Thursday, January 18, 2007

Milken Says Credit Could Free $100 Trillion for Poor Countries

Milken Says Credit Could Free $100 Trillion for Poor Countries
Bloomberg, 2007-01-18
By John Glover

Michael Milken, the junk bond billionaire turned philanthropist, says developing counntries could free up trillions of dollars by developing markets based on mortgages, credit cards and loans.

Poorer nations could release as much as $20 trillion for investment through securities based on mortgages, Milken will say in a speech at a conference in London today. Financial products linked to loans, bonds and credit cards could help to raise between $50 trillion and $100 trillion, according to an outline of his speech e-mailed by conference organizer BNP Paribas SA.

``Financial innovations have driven every advance of civilization since the development of banking in Mesopotamia 4,000 years ago,'' Milken, 60, will say. ``Financial technology produces more jobs, more economic development.''

Milken is credited with popularizing the market for junk bonds that now generates more than $200 billion of financing a year for non-investment grade companies worldwide. He's advocating bonds and derivatives that he says helped smaller companies in the U.S. create 58 million new jobs since 1970.

U.S. institutions sell about $1 trillion of asset-backed bonds every month, according to the Securities Industry and Financial Markets Association's Web site. More than $20 trillion of derivatives based on debt known as credit-default swaps are outstanding worldwide, according to Basel, Switzerland-based Bank for International Settlements.

Innovative Products

The U.K.'s lead in building a market for innovative financial products in the 1990s helped reduce unemployment to 4 percent from 10 percent, while the jobless rate in Europe stayed above 10 percent, Milken will tell people attending the conference on high-yield, high-risk debt.

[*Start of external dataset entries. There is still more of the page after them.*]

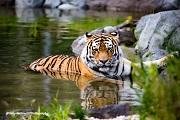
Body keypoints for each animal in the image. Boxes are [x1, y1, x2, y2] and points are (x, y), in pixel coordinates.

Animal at [22, 31, 177, 78]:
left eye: (109, 49)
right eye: (96, 50)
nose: (103, 61)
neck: (111, 68)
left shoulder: (133, 67)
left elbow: (150, 64)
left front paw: (173, 55)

``When the U.K. adopted financial technologies in the 1990s, things changed,'' says Milken.

Milken at Drexel Burnham Lambert Inc. helped fuel the M&A boom of the 1980s by selling bonds to newly created funds. By 1989, the junk bond market had crashed and two years later Milken was jailed for violations including securities fraud. He paid more than $1 billion in civil settlements and fines, and was banned for life from the securities industry.

Junk Bond Resurgence

Milken's work these days is focused more on health and economic research than the financial markets through organizations including the Milken Institute.

Appetite among western investors for high-risk debt has returned. Companies sold a record $151 billion of junk bonds in the U.S. and $48.4 billion in Europe last year, according to data compiled by Bloomberg. The securities are rated below Baa3 by Moody's Investors Service and BBB- by Standard & Poor's.

For developing countries, the cost to borrow has never been lower, with emerging-market bond yields at an average 1.79 percentage points over U.S. Treasury notes, according to JPMorgan Chase & Co.'s EMBI Global Diversified index.

Health care is key to development, Milken says, putting the value of ``human capital'' at $4,000 trillion worldwide. Increased life expectancy in the U.S. added $2.6 trillion a year between 1970 and 1998, according to Milken.

``Ultimately we make the effort not because of productivity gains but because each life is precious,'' he says.